O período entre 1995 e 2019 foi escolhido para a pesquisa por dois motivos. Primeiro, porque o Brasil teve uma mesma moeda durante esse período. Os valores apontados no mapa são aqueles do momento da multa, sem correção monetária. Segundo, porque as autuações milionárias começaram a aparecem somente em 1996. Em 1995, 1997 e 1998 não houve nenhuma multa acima de R$ 1 milhão. Isso se tornou regra a partir de 1999, diante da aprovação, no ano anterior, da Lei de Crimes Ambientais. Já temos uma geração identificável de mega multados pelo Ibama.
Os dados relativos ao ano de 2019, entre janeiro e outubro, foram baixados em novembro. As multas aplicadas novembro e dezembro ainda não foram divulgadas pela autarquia. Em relação aos anos anteriores, de 1995 a 2018, os dados foram baixados em maio de 2019, como forma de unificar a pesquisa. Motivo: não é incomum que a plataforma do Ibama retire nomes, especialmente entre os mais recentes. Em 2017, por exemplo, quando o observatório começou pesquisar as multas por desmatamento, o médico paulista Carlos Alberto Mafra Terra chegou a liderar o ranking daquele ano, à frente da Agropecuária Santa Bárbara, do banqueiro Daniel Dantas, mas as multas em Cumaru do Norte (PA) saíram do sistema. O mapa se baseia nos dados disponíveis em 2019.
A inclusão do nome no Mapa das Multas por Desmatamento não pode ser confundida com alguma condenação judicial a cada um dos proprietários listados.
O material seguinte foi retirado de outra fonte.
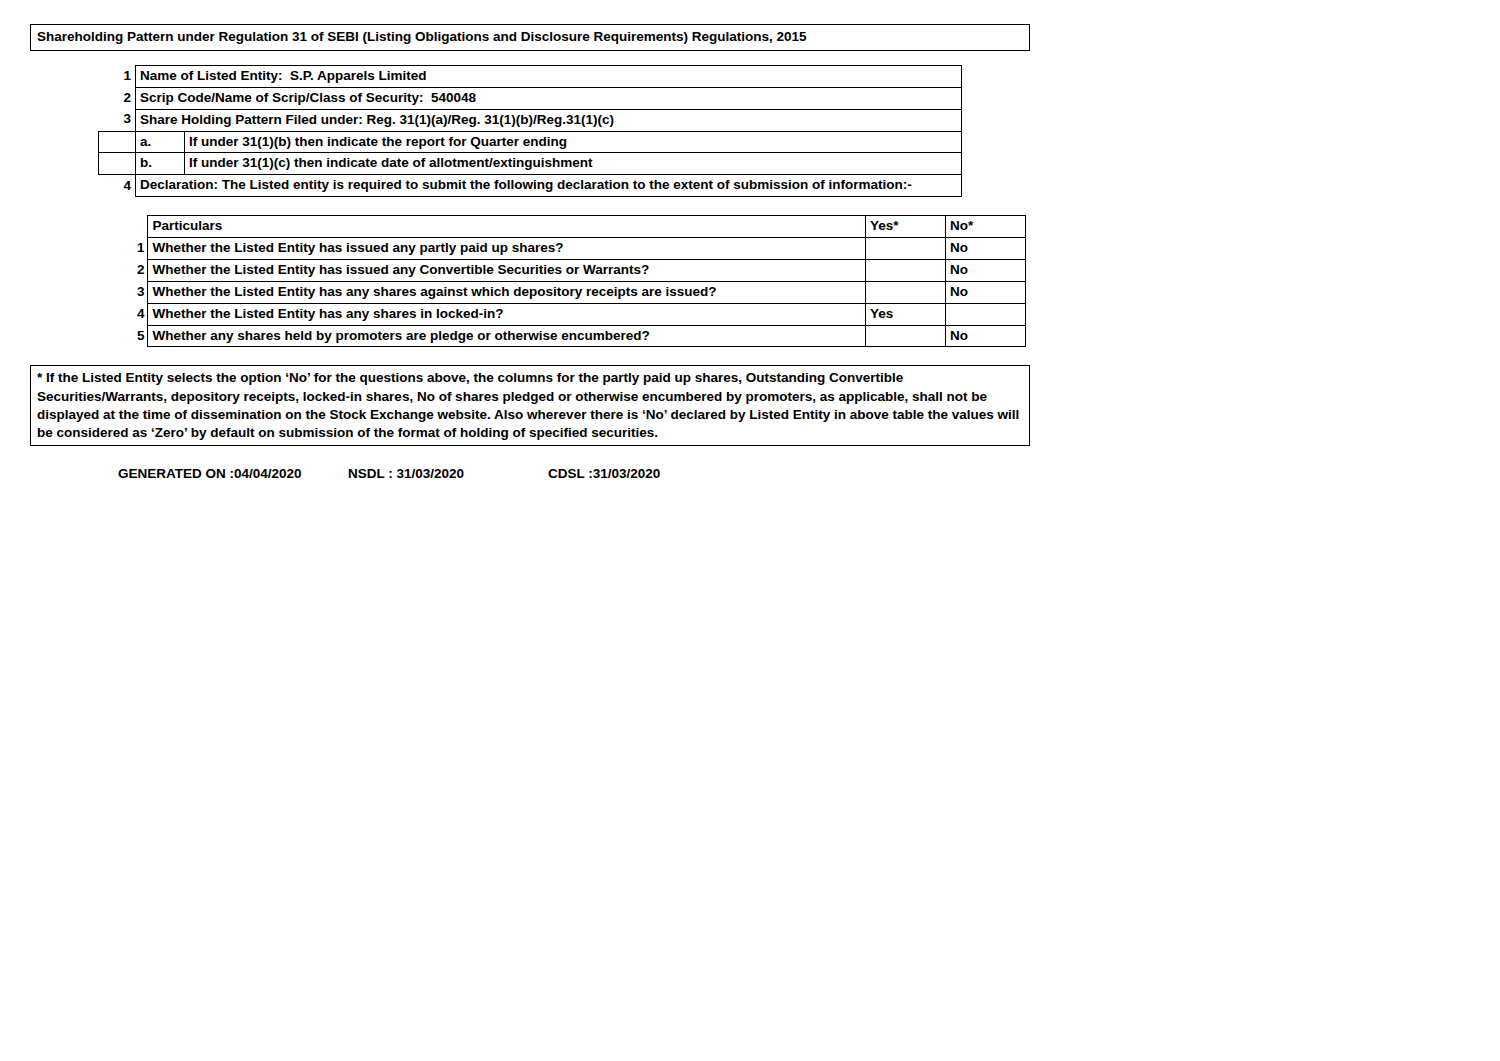| Shareholding Pattern under Regulation 31 of SEBI (Listing Obligations and Disclosure Requirements) Regulations, 2015 |
| | 1 | Name of Listed Entity: S.P. Apparels Limited | |
| | 2 | Scrip Code/Name of Scrip/Class of Security: 540048 | |
| | 3 | Share Holding Pattern Filed under: Reg. 31(1)(a)/Reg. 31(1)(b)/Reg.31(1)(c) | |
| | | a. | If under 31(1)(b) then indicate the report for Quarter ending | |
| | | b. | If under 31(1)(c) then indicate date of allotment/extinguishment | |
| | 4 | Declaration: The Listed entity is required to submit the following declaration to the extent of submission of information:- | |
| | / / Particulars / Yes* / No* / / 1 / Whether the Listed Entity has issued any partly paid up shares? / / No / / 2 / Whether the Listed Entity has issued any Convertible Securities or Warrants? / / No / / 3 / Whether the Listed Entity has any shares against which depository receipts are issued? / / No / / 4 / Whether the Listed Entity has any shares in locked-in? / Yes / / / 5 / Whether any shares held by promoters are pledge or otherwise encumbered? / / No / |
| * If the Listed Entity selects the option ‘No’ for the questions above, the columns for the partly paid up shares, Outstanding Convertible Securities/Warrants, depository receipts, locked-in shares, No of shares pledged or otherwise encumbered by promoters, as applicable, shall not be displayed at the time of dissemination on the Stock Exchange website. Also wherever there is ‘No’ declared by Listed Entity in above table the values will be considered as ‘Zero’ by default on submission of the format of holding of specified securities. |
| GENERATED ON :04/04/2020 | NSDL : 31/03/2020 | CDSL :31/03/2020 |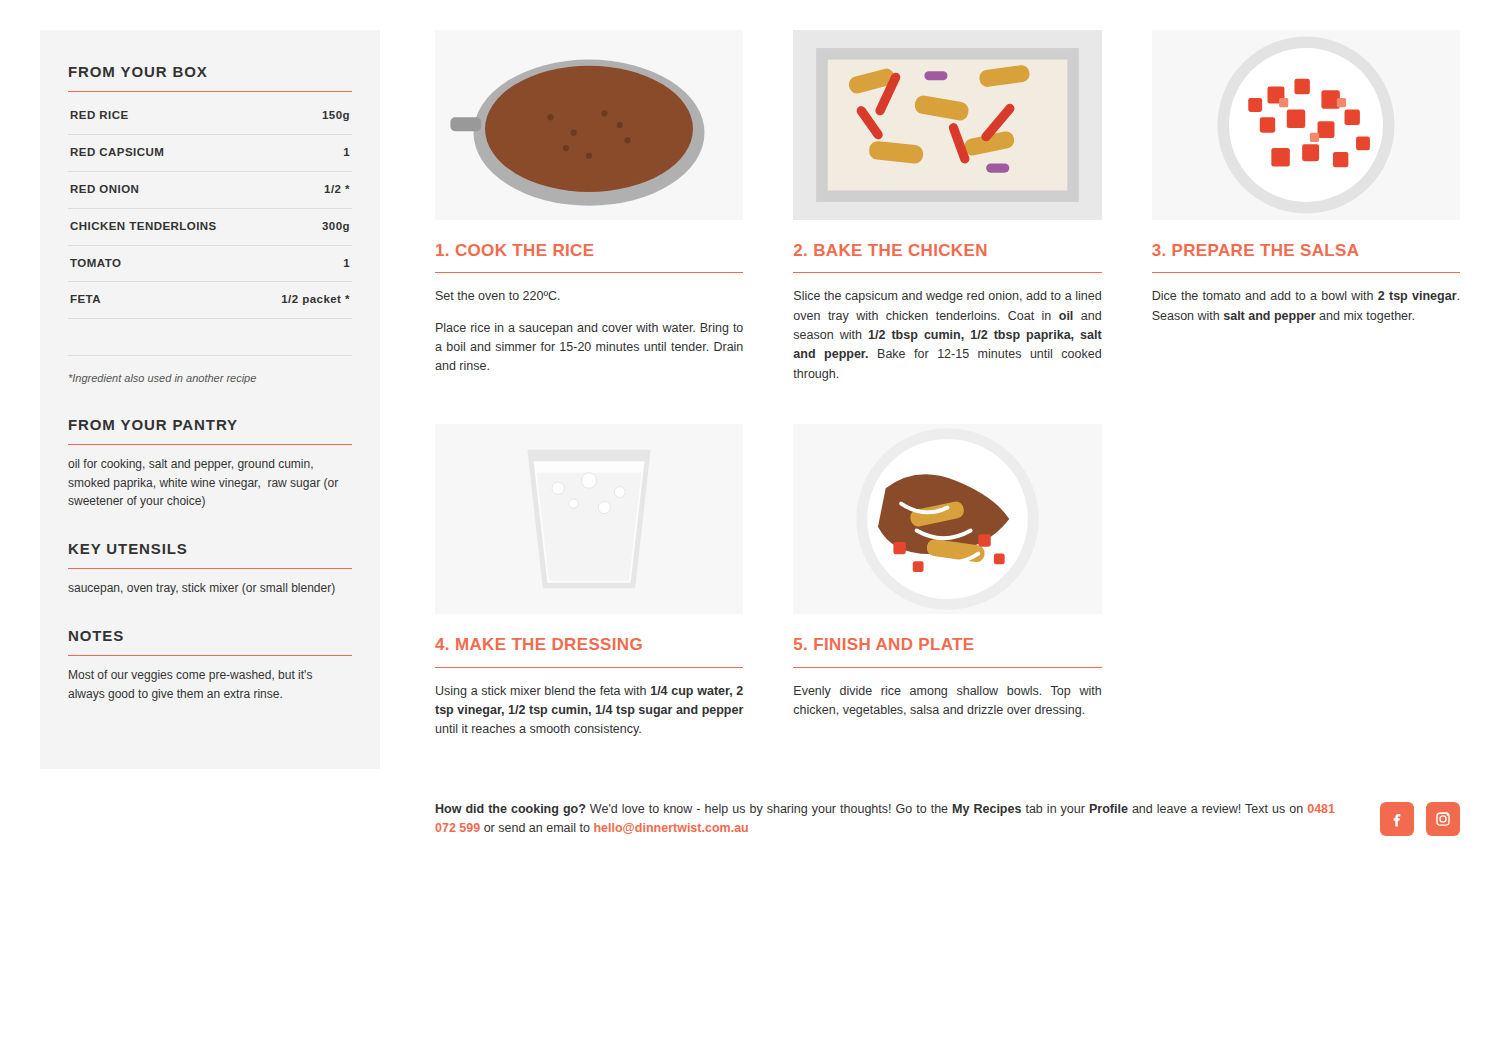From Your Box
| Red Rice | 150g |
| Red Capsicum | 1 |
| Red Onion | 1/2 * |
| Chicken Tenderloins | 300g |
| Tomato | 1 |
| Feta | 1/2 packet * |
*Ingredient also used in another recipe
From Your Pantry
oil for cooking, salt and pepper, ground cumin, smoked paprika, white wine vinegar, raw sugar (or sweetener of your choice)
Key Utensils
saucepan, oven tray, stick mixer (or small blender)
Notes
Most of our veggies come pre-washed, but it's always good to give them an extra rinse.
1. Cook the Rice
Set the oven to 220ºC.
Place rice in a saucepan and cover with water. Bring to a boil and simmer for 15-20 minutes until tender. Drain and rinse.
2. Bake the Chicken
Slice the capsicum and wedge red onion, add to a lined oven tray with chicken tenderloins. Coat in oil and season with 1/2 tbsp cumin, 1/2 tbsp paprika, salt and pepper. Bake for 12-15 minutes until cooked through.
3. Prepare the Salsa
Dice the tomato and add to a bowl with 2 tsp vinegar. Season with salt and pepper and mix together.
4. Make the Dressing
Using a stick mixer blend the feta with 1/4 cup water, 2 tsp vinegar, 1/2 tsp cumin, 1/4 tsp sugar and pepper until it reaches a smooth consistency.
5. Finish and Plate
Evenly divide rice among shallow bowls. Top with chicken, vegetables, salsa and drizzle over dressing.
How did the cooking go? We'd love to know - help us by sharing your thoughts! Go to the My Recipes tab in your Profile and leave a review! Text us on 0481 072 599 or send an email to hello@dinnertwist.com.au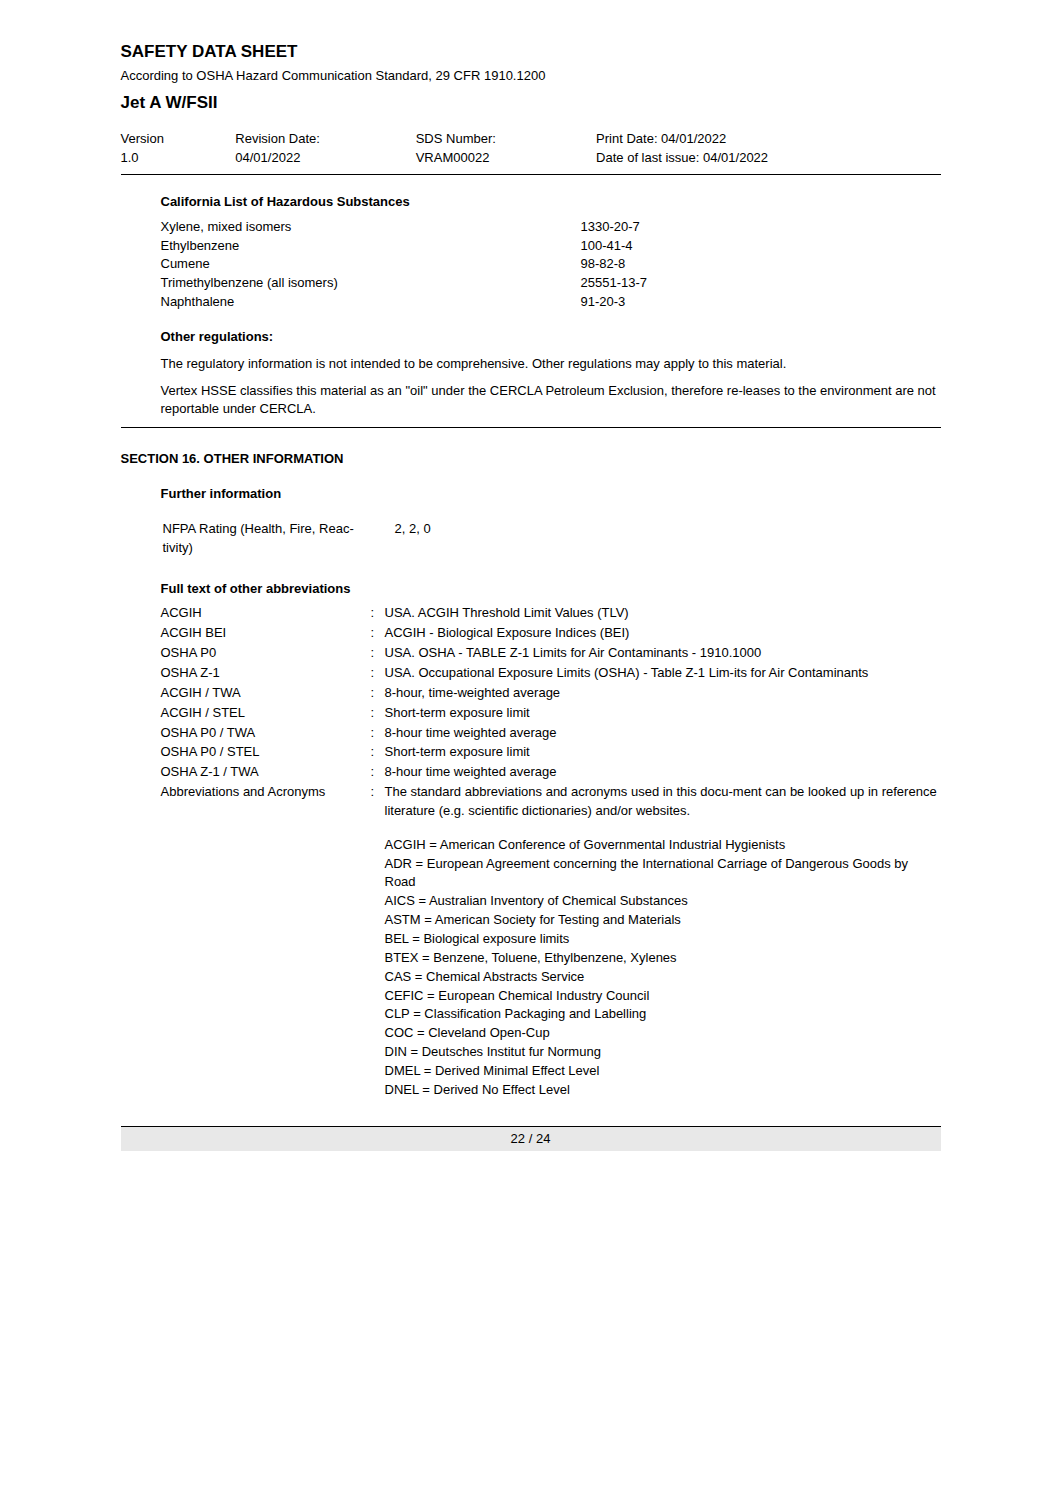SAFETY DATA SHEET
According to OSHA Hazard Communication Standard, 29 CFR 1910.1200
Jet A W/FSII
| Version 1.0 | Revision Date: 04/01/2022 | SDS Number: VRAM00022 | Print Date: 04/01/2022 Date of last issue: 04/01/2022 |
California List of Hazardous Substances
| Xylene, mixed isomers | 1330-20-7 |
| Ethylbenzene | 100-41-4 |
| Cumene | 98-82-8 |
| Trimethylbenzene (all isomers) | 25551-13-7 |
| Naphthalene | 91-20-3 |
Other regulations:
The regulatory information is not intended to be comprehensive. Other regulations may apply to this material.
Vertex HSSE classifies this material as an "oil" under the CERCLA Petroleum Exclusion, therefore re-leases to the environment are not reportable under CERCLA.
SECTION 16. OTHER INFORMATION
Further information
| NFPA Rating (Health, Fire, Reac- tivity) | 2, 2, 0 |
Full text of other abbreviations
| ACGIH | : | USA. ACGIH Threshold Limit Values (TLV) |
| ACGIH BEI | : | ACGIH - Biological Exposure Indices (BEI) |
| OSHA P0 | : | USA. OSHA - TABLE Z-1 Limits for Air Contaminants - 1910.1000 |
| OSHA Z-1 | : | USA. Occupational Exposure Limits (OSHA) - Table Z-1 Lim-its for Air Contaminants |
| ACGIH / TWA | : | 8-hour, time-weighted average |
| ACGIH / STEL | : | Short-term exposure limit |
| OSHA P0 / TWA | : | 8-hour time weighted average |
| OSHA P0 / STEL | : | Short-term exposure limit |
| OSHA Z-1 / TWA | : | 8-hour time weighted average |
| Abbreviations and Acronyms | : | The standard abbreviations and acronyms used in this docu-ment can be looked up in reference literature (e.g. scientific dictionaries) and/or websites. |
ACGIH = American Conference of Governmental Industrial Hygienists
ADR = European Agreement concerning the International Carriage of Dangerous Goods by Road
AICS = Australian Inventory of Chemical Substances
ASTM = American Society for Testing and Materials
BEL = Biological exposure limits
BTEX = Benzene, Toluene, Ethylbenzene, Xylenes
CAS = Chemical Abstracts Service
CEFIC = European Chemical Industry Council
CLP = Classification Packaging and Labelling
COC = Cleveland Open-Cup
DIN = Deutsches Institut fur Normung
DMEL = Derived Minimal Effect Level
DNEL = Derived No Effect Level
22 / 24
Para saber a situação administrativa ou jurídica de cada uma delas é preciso avançar na plataforma do governo e obter mais detalhes. Nem todos os proprietários autuados concordam com as punições. A série De Olho nos Desmatadores publicará reportagens específicas, nas próximas semanas, sobre esse e outros temas. E todas as respostas que chegarem à redação.
A pesquisa foi iniciada em 2017, desenvolvida em 2018 e consolidada em 2019. No ano passado o De Olho nos Ruralistas teve o apoio da Amazon Watch e dos Repórteres Sem Fronteiras, com recursos que permitiram mais tempo de trabalho para um dos repórteres e para um designer. Um dos objetivos do observatório é transformar o mapa em uma plataforma perene, como fonte de consultas para jornalistas e pesquisadores.
* com reportagem de Maria Lígia Pagenotto e Yago Sales. Mapa: Rodrigo Correa e Felipe Fogaça.
Imagem principal: Rodrigo Correa.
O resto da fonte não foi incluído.